(Saved entries)
^^^^^^^^^^^^^^^^

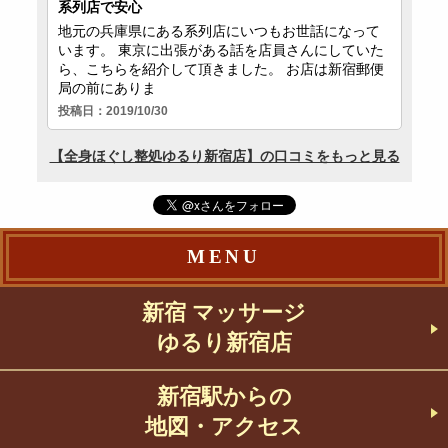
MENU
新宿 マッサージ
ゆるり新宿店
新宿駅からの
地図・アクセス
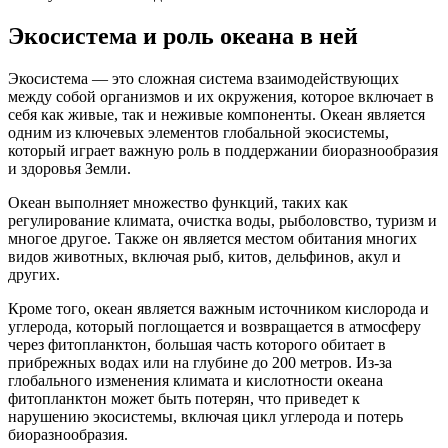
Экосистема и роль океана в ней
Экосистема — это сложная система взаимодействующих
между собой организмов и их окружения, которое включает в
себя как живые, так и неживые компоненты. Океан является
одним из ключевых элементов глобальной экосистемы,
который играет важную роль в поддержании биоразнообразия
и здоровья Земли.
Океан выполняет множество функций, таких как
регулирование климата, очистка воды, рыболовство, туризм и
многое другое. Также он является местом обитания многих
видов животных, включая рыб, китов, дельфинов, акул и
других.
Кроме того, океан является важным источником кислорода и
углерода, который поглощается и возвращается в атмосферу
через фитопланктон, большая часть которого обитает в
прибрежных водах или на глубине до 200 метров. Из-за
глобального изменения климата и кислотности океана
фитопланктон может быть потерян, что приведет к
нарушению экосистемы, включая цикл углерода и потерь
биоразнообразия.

^^^^^^^^^^^^^^^^

(Assigned task) State only the number of lines in these entries that contain "роль".

(Response) 2